DIRECTIONS
Reproduce all of the text in the material below, line for line and without any changes, and leave the pictures out of your answer.

Collected data
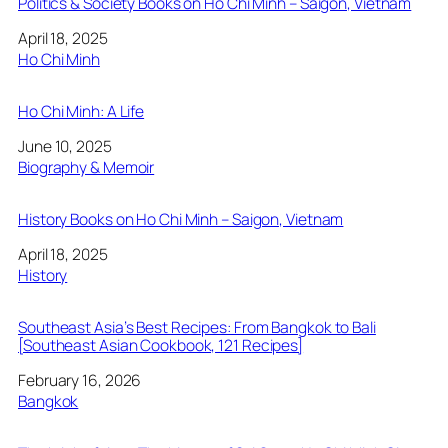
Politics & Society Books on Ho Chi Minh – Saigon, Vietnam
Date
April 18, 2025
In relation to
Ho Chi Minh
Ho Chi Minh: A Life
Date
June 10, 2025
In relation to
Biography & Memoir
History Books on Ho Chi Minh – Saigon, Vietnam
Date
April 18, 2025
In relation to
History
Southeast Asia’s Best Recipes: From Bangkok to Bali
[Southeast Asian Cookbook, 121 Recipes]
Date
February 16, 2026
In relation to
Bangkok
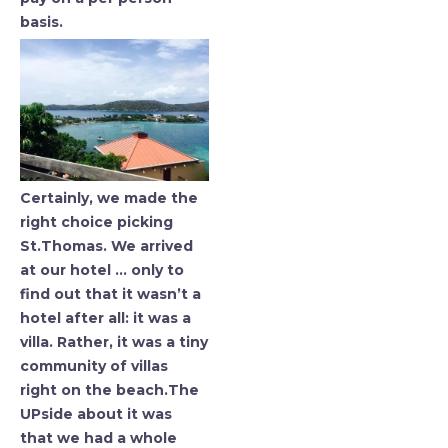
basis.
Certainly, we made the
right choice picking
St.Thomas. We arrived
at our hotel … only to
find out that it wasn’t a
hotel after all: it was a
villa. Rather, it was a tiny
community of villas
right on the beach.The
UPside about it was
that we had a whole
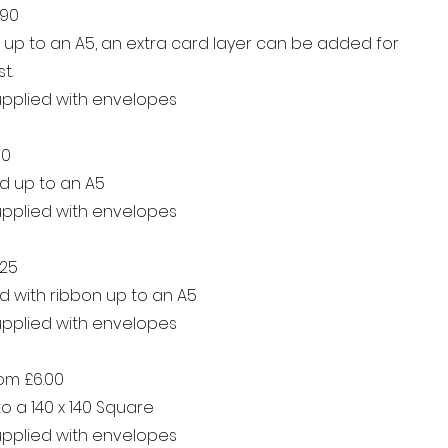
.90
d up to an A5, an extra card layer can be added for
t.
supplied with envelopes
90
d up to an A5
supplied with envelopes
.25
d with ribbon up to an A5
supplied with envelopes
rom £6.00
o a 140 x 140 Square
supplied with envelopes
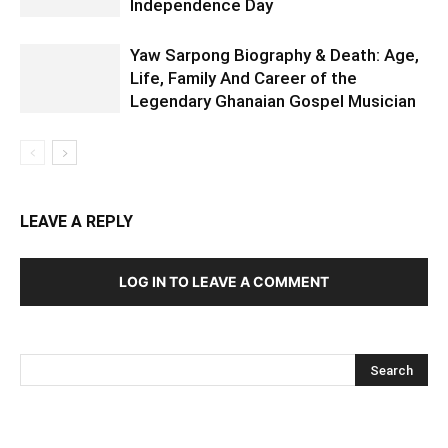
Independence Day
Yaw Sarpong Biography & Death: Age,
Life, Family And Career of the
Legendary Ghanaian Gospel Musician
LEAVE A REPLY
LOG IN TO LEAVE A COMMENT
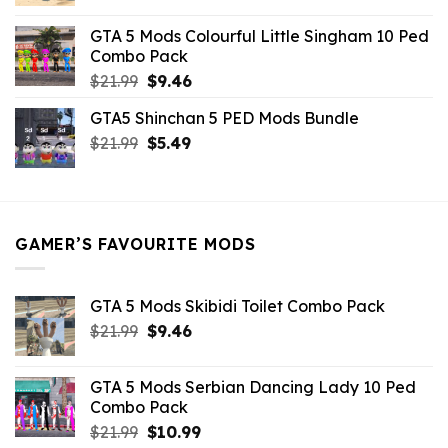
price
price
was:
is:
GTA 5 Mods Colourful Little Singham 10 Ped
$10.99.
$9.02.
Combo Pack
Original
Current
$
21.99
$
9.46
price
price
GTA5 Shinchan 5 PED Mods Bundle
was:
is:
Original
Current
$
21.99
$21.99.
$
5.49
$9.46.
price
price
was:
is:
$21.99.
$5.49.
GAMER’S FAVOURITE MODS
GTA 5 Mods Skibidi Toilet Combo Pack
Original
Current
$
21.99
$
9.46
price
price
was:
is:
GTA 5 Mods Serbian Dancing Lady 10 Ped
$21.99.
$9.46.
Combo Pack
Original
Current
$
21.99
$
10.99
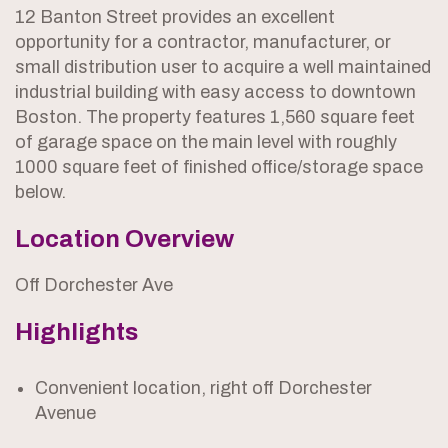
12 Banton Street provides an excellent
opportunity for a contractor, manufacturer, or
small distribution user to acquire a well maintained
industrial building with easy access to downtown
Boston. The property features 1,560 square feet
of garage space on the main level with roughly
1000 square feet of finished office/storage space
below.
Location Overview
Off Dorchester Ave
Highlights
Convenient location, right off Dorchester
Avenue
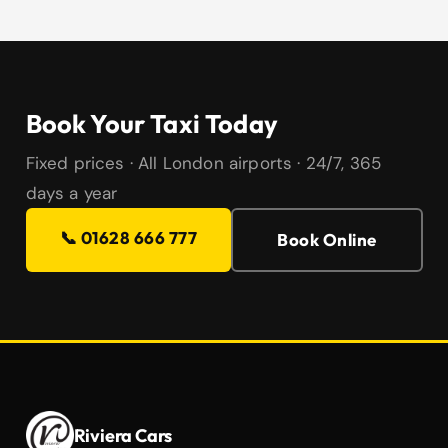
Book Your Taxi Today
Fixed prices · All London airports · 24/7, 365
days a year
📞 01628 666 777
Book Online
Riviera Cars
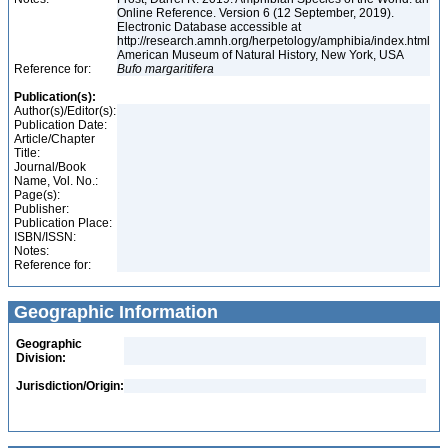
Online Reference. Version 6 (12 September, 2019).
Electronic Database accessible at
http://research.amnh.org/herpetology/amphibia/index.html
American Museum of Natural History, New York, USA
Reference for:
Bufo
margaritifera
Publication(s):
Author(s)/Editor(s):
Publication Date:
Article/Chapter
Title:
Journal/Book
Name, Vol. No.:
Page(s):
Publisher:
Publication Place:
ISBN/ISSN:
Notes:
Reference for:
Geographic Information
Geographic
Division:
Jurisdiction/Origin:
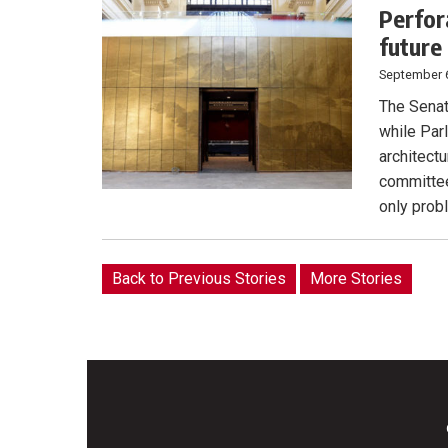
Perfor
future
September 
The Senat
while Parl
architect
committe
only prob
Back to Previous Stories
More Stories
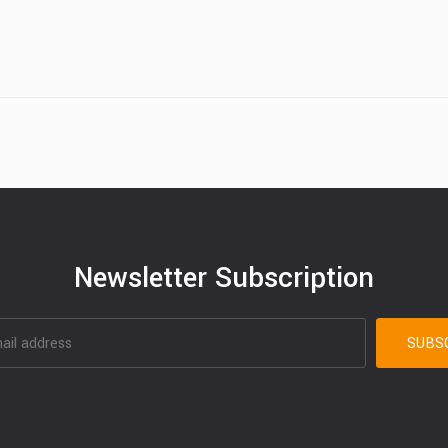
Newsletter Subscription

SOLUTION TO THIS TASK
Politics & Society Books on Ho Chi Minh – Saigon, Vietnam
Date
April 18, 2025
In relation to
Ho Chi Minh
Ho Chi Minh: A Life
Date
June 10, 2025
In relation to
Biography & Memoir
History Books on Ho Chi Minh – Saigon, Vietnam
Date
April 18, 2025
In relation to
History
Southeast Asia’s Best Recipes: From Bangkok to Bali
[Southeast Asian Cookbook, 121 Recipes]
Date
February 16, 2026
In relation to
Bangkok
basis.
Certainly, we made the
right choice picking
St.Thomas. We arrived
at our hotel … only to
find out that it wasn’t a
hotel after all: it was a
villa. Rather, it was a tiny
community of villas
right on the beach.The
UPside about it was
that we had a whole
.90
d up to an A5, an extra card layer can be added for
t.
supplied with envelopes
90
d up to an A5
supplied with envelopes
.25
d with ribbon up to an A5
supplied with envelopes
rom £6.00
o a 140 x 140 Square
supplied with envelopes
Independence Day
Yaw Sarpong Biography & Death: Age,
Life, Family And Career of the
Legendary Ghanaian Gospel Musician
LEAVE A REPLY
LOG IN TO LEAVE A COMMENT
price
price
was:
is:
GTA 5 Mods Colourful Little Singham 10 Ped
$10.99.
$9.02.
Combo Pack
Original
Current
$
21.99
$
9.46
price
price
GTA5 Shinchan 5 PED Mods Bundle
was:
is:
Original
Current
$
21.99
$21.99.
$
5.49
$9.46.
price
price
was:
is:
$21.99.
$5.49.
GAMER’S FAVOURITE MODS
GTA 5 Mods Skibidi Toilet Combo Pack
Original
Current
$
21.99
$
9.46
price
price
was:
is:
GTA 5 Mods Serbian Dancing Lady 10 Ped
$21.99.
$9.46.
Combo Pack
Original
Current
$
21.99
$
10.99
12 Banton Street provides an excellent
opportunity for a contractor, manufacturer, or
small distribution user to acquire a well maintained
industrial building with easy access to downtown
Boston. The property features 1,560 square feet
of garage space on the main level with roughly
1000 square feet of finished office/storage space
below.
Location Overview
Off Dorchester Ave
Highlights
Convenient location, right off Dorchester
Avenue
Book Your Taxi Today
Fixed prices · All London airports · 24/7, 365
days a year
📞 01628 666 777
Book Online
Riviera Cars
Online Reference. Version 6 (12 September, 2019).
Electronic Database accessible at
http://research.amnh.org/herpetology/amphibia/index.html
American Museum of Natural History, New York, USA
Reference for:
Bufo
margaritifera
Publication(s):
Author(s)/Editor(s):
Publication Date:
Article/Chapter
Title:
Journal/Book
Name, Vol. No.:
Page(s):
Publisher:
Publication Place:
ISBN/ISSN:
Notes:
Reference for:
Geographic Information
Geographic
Division:
Jurisdiction/Origin:
Perfor
future
September 
The Senat
while Parl
architect
committe
only prob
Back to Previous Stories
More Stories
Newsletter Subscription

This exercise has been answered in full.